● Work task
Quote the entries below from the line with "micrograph demonstrates no" through the line with "of human malignant", both ends included, and only those lines.
····················
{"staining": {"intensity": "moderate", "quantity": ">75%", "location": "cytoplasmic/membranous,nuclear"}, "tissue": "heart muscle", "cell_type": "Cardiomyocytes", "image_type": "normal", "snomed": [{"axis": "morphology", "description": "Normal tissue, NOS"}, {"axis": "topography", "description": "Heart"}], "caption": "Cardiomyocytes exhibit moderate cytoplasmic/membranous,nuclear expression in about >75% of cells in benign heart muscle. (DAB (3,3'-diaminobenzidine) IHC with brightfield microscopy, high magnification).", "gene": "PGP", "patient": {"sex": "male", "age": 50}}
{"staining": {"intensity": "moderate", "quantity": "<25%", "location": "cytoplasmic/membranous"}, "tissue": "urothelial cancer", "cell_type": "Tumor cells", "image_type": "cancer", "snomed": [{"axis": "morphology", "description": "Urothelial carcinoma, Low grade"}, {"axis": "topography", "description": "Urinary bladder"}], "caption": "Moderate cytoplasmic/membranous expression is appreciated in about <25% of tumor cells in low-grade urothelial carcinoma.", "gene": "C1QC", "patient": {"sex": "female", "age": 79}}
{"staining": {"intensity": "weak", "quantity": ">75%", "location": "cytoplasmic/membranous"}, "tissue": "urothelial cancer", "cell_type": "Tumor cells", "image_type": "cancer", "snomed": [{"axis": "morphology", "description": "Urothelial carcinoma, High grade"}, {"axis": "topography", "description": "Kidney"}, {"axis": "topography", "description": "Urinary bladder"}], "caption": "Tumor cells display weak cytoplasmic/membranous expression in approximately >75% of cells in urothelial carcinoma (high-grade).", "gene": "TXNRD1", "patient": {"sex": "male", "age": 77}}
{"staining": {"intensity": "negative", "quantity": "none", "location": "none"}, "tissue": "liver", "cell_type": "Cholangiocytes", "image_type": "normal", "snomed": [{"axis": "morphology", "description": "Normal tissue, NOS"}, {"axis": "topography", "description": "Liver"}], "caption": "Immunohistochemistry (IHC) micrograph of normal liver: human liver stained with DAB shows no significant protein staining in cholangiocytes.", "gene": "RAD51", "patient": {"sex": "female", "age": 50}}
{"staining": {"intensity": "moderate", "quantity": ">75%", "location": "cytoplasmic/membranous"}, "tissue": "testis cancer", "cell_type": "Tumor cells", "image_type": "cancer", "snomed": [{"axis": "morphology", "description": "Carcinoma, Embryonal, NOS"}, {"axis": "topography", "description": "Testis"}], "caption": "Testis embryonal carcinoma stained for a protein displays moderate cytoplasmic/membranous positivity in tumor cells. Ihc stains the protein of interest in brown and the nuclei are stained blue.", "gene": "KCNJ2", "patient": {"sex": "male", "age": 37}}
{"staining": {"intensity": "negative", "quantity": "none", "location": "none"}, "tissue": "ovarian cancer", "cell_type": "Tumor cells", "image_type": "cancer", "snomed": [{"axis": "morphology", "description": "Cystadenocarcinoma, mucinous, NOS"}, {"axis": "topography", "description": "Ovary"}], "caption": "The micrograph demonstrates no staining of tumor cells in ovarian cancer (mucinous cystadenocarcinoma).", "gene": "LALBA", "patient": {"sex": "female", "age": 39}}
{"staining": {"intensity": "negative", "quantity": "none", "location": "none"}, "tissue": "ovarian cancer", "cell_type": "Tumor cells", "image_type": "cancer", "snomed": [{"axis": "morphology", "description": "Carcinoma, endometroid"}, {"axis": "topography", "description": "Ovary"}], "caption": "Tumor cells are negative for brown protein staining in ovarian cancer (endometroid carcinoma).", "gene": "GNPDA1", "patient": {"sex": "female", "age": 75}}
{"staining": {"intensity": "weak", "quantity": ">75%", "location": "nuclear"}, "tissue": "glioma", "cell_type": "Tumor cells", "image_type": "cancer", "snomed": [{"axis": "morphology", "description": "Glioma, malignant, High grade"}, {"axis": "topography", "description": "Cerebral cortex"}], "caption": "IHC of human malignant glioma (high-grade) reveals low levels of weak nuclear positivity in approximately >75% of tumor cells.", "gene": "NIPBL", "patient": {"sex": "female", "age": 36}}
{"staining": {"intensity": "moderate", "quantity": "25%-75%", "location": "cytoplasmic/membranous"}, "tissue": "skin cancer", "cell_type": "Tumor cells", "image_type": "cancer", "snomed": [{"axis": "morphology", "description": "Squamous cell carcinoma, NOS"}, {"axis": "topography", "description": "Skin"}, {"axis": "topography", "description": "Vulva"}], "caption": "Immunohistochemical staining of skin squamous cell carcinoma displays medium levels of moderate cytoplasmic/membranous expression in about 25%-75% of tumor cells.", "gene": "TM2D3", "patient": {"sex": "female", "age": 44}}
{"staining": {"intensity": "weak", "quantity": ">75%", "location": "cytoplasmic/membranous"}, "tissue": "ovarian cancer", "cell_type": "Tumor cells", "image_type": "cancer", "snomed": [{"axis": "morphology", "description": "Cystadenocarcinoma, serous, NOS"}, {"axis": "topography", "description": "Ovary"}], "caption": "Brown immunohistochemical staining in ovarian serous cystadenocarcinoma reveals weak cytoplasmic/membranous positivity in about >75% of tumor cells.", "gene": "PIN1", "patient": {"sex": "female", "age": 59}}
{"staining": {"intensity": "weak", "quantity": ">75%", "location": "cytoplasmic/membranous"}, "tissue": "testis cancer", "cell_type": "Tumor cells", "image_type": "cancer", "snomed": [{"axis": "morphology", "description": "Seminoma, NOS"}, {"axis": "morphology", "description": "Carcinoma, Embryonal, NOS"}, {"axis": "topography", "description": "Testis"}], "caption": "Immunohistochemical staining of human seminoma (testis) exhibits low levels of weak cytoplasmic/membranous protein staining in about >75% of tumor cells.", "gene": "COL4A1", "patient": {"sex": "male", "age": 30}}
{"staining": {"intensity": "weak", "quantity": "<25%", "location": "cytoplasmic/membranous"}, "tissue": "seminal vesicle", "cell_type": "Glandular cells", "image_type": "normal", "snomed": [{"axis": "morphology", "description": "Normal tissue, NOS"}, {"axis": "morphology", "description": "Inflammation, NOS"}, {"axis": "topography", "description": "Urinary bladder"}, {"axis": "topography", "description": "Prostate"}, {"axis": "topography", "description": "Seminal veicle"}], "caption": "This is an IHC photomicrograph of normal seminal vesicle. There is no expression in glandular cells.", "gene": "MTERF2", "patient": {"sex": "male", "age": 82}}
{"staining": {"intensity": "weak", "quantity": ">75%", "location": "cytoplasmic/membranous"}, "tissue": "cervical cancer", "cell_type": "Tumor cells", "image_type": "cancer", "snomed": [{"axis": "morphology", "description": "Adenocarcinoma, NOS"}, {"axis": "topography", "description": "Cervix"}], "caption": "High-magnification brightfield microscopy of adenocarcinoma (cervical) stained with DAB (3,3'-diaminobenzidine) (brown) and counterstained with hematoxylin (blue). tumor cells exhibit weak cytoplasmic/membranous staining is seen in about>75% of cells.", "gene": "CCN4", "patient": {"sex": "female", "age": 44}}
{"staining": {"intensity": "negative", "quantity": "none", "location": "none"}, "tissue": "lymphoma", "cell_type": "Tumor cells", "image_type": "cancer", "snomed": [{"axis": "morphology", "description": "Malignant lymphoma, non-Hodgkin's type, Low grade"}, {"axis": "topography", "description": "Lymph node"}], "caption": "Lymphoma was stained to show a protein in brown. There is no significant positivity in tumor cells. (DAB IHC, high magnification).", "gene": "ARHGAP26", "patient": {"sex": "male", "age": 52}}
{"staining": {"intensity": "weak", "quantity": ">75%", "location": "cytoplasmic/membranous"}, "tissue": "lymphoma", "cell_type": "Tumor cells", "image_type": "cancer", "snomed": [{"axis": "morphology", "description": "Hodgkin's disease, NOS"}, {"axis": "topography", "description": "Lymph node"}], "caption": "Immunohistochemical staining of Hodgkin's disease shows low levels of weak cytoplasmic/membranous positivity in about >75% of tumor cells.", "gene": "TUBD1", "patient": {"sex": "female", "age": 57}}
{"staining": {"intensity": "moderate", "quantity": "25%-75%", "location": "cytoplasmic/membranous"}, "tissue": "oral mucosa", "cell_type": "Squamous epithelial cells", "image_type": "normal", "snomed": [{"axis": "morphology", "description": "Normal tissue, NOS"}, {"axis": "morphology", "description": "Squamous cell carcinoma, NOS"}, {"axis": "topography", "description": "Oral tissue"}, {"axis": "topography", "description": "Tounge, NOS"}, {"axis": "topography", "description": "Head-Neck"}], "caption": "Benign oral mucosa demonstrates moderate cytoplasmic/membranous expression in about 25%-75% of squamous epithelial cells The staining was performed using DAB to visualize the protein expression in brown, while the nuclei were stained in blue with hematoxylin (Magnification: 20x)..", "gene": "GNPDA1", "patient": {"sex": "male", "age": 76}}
····················
● Solution for this task
{"staining": {"intensity": "negative", "quantity": "none", "location": "none"}, "tissue": "ovarian cancer", "cell_type": "Tumor cells", "image_type": "cancer", "snomed": [{"axis": "morphology", "description": "Cystadenocarcinoma, mucinous, NOS"}, {"axis": "topography", "description": "Ovary"}], "caption": "The micrograph demonstrates no staining of tumor cells in ovarian cancer (mucinous cystadenocarcinoma).", "gene": "LALBA", "patient": {"sex": "female", "age": 39}}
{"staining": {"intensity": "negative", "quantity": "none", "location": "none"}, "tissue": "ovarian cancer", "cell_type": "Tumor cells", "image_type": "cancer", "snomed": [{"axis": "morphology", "description": "Carcinoma, endometroid"}, {"axis": "topography", "description": "Ovary"}], "caption": "Tumor cells are negative for brown protein staining in ovarian cancer (endometroid carcinoma).", "gene": "GNPDA1", "patient": {"sex": "female", "age": 75}}
{"staining": {"intensity": "weak", "quantity": ">75%", "location": "nuclear"}, "tissue": "glioma", "cell_type": "Tumor cells", "image_type": "cancer", "snomed": [{"axis": "morphology", "description": "Glioma, malignant, High grade"}, {"axis": "topography", "description": "Cerebral cortex"}], "caption": "IHC of human malignant glioma (high-grade) reveals low levels of weak nuclear positivity in approximately >75% of tumor cells.", "gene": "NIPBL", "patient": {"sex": "female", "age": 36}}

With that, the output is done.